Two experiments were designed to investigate encapsulation and release of a hydrophobic molecule (OR) and a hydrophilic molecule (BSA-FITC). For the first experiment, hydrogels were prepared as mentioned above except with BSA-FITC dissolved alongside the HPMC polymer, resulting in a final concentration of BSA-FITC of 1 wt% in the hydrogel. For the second experiment, OR-loaded PEG-PLA NPs were prepared by co-nanoprecipitation of OR with PEG-PLA block copolymer. These NPs were then used to prepare hydrogels as above. Hydrogel of either type (200 μl) was placed into a 1.5 ml centrifuge tube and deionized water (1.3 ml) was added on top of the hydrogel. This set-up was placed into an incubator at 37 °C and 1 ml of the aqueous supernatant solution was replaced with fresh deionized water at predetermined time intervals. The collected aqueous solutions were analyzed for solute concentration based on calibration curves prepared using either OR or BSA-FITC absorbance. All experiments were performed in triplicate.

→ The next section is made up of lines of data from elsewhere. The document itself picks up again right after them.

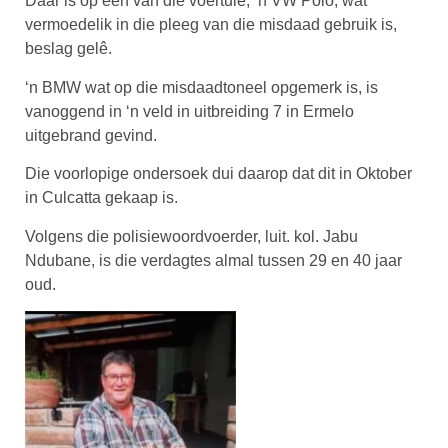
Daar is op een van die voertuie, ‘n VW Polo, wat
vermoedelik in die pleeg van die misdaad gebruik is,
beslag gelê.
‘n BMW wat op die misdaadtoneel opgemerk is, is
vanoggend in ‘n veld in uitbreiding 7 in Ermelo
uitgebrand gevind.
Die voorlopige ondersoek dui daarop dat dit in Oktober
in Culcatta gekaap is.
Volgens die polisiewoordvoerder, luit. kol. Jabu
Ndubane, is die verdagtes almal tussen 29 en 40 jaar
oud.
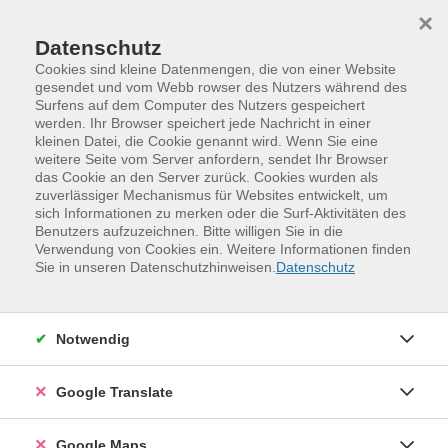
Skip to main content
Skip to page footer
×
Datenschutz
Cookies sind kleine Datenmengen, die von einer Website
gesendet und vom Webb rowser des Nutzers während des
Surfens auf dem Computer des Nutzers gespeichert
Früher war mehr Lametta
werden. Ihr Browser speichert jede Nachricht in einer
kleinen Datei, die Cookie genannt wird. Wenn Sie eine
Dass es mittlerweile weniger Lametta gibt, ist vor
weitere Seite vom Server anfordern, sendet Ihr Browser
allem zahlreichen Vergiftungsfällen geschuldet. Das
das Cookie an den Server zurück. Cookies wurden als
zuverlässiger Mechanismus für Websites entwickelt, um
zeigt, dass es sinnvoll sein kann, unsere
sich Informationen zu merken oder die Surf-Aktivitäten des
weihnachtlichen Gewohnheiten zu hinterfragen.
Benutzers aufzuzeichnen. Bitte willigen Sie in die
Verwendung von Cookies ein. Weitere Informationen finden
Wie lässt sich das Fest schön und gleichzeitig fair und
Sie in unseren Datenschutzhinweisen.
Datenschutz
umweltfreundlich gestalten? Was kann ich mit gutem
Gewissen schenken? Auf welche Kriterien sollte ich
achten?
Notwendig
Besser geht immer -- deshalb lassen Sie sich
Google Translate
motivieren und inspirieren, zum Beispiel zu Öko-
Lametta, "regenwaldfreiem" Gebäck und
Google Maps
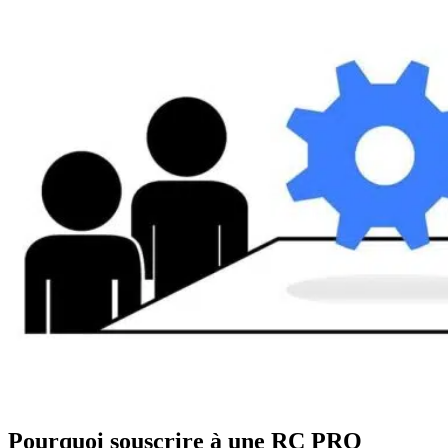
Pourquoi souscrire à une RC PRO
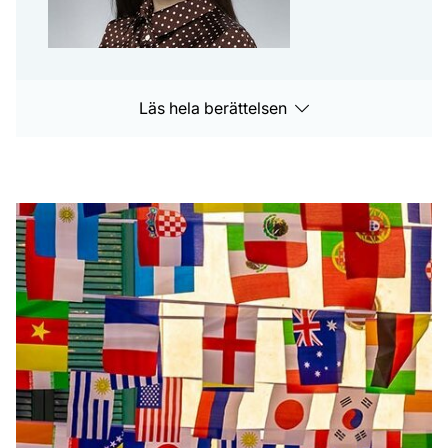
Läs hela berättelsen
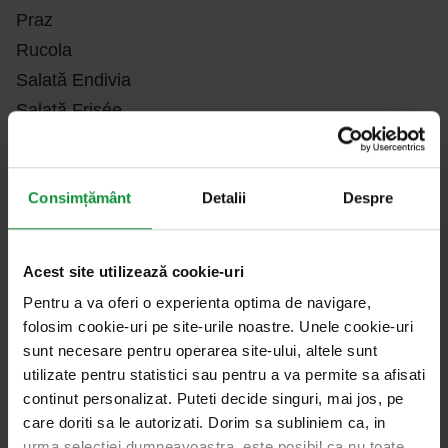
Praz
Rucola
Salată Endivia
Salată Frisée
Salată Radicchio
Consimțământ
Detalii
Despre
Acest site utilizează cookie-uri
Alte
produse
Pentru a va oferi o experienta optima de navigare,
folosim cookie-uri pe site-urile noastre. Unele cookie-uri
Umple-ți masa – și viața – cu culori. Și gust.
sunt necesare pentru operarea site-ului, altele sunt
utilizate pentru statistici sau pentru a va permite sa afisati
continut personalizat. Puteti decide singuri, mai jos, pe
care doriti sa le autorizati. Dorim sa subliniem ca, in
Salate spălate
urma selectiei dumneavoastra, este posibil ca nu toate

In vivo biocompatibility studies

All animal procedures were performed according to MIT Animal Care and Use Committee approved protocols. For biocompatibility studies, adult male C57BL/6 mice (8 weeks old) were injected subcutaneously on the back with PNP gels (200 μl; HPMC-C12 1 wt%: PEG-b-PLA NPs 10 wt%) using a 26G syringe. At 3 and 7 days following administration, mice were killed and the hydrogel and surrounding tissue were harvested (3 mice per time point). Tissue was fixed for 24 h in formalin and cross-sections of the skin and underlying material (~40 μm in thickness), embedded in paraffin, were stained with standard haematoxylin and eosin or Mason’s trichrome.

In vivo release studies

PNP gels were prepared with BSA-AF (10 μM in the final gel; Life Technologies) loaded into the aqueous phase and TR encapsulated within the PEG-b-PLA NPs ([TR]=10 μM in the final gel). Control hydrogels, containing only one of the fluorescent compounds, were similarly prepared. Adult male SKH1E mice (8 weeks old) were injected subcutaneously on the back with PNP gels (200 μl; HPMC-C12 1 wt%: PEG-b-PLA NPs 10 wt%) using a 26G syringe. For in vivo imaging, 8-week-old male hairless SKH1E mice were first maintained on an alfalfa-free diet for 2 weeks prior to administration to limit background fluorescence. Mice were anesthetized using inhaled isoflurane, and 200 μl was injected subcutaneously into the rear right flank of the animal using a 26G syringe. Treatment groups consisted of the hydrogel with the combined fluorophores (n=5), the control hydrogel with TR only (n=2), the control hydrogel with BSA-AF only (n=2), a bolus injection of TR-loaded NPs (n=3), an injection of BSA-AF with HPMC-C12 (n=3) and a bolus injection of BSA-AF in PBS (n=1). Imaging was conducted on an IVIS Spectrum in vivo imaging system with a heated stage and an inhaled isoflurane manifold. Fluorescent images were collected at several time points over the following week, using filter sets of 570/620 (TR) and 675/720 (AF-680) with a 1.5-cm subject height using small binning and an F-stop of 1.

Additional information

How to cite this article: Appel, E. A. et al. Self-assembled hydrogels utilizing polymer–nanoparticle interactions. Nat. Commun. 6:6295 doi: 10.1038/ncomms7295 (2015).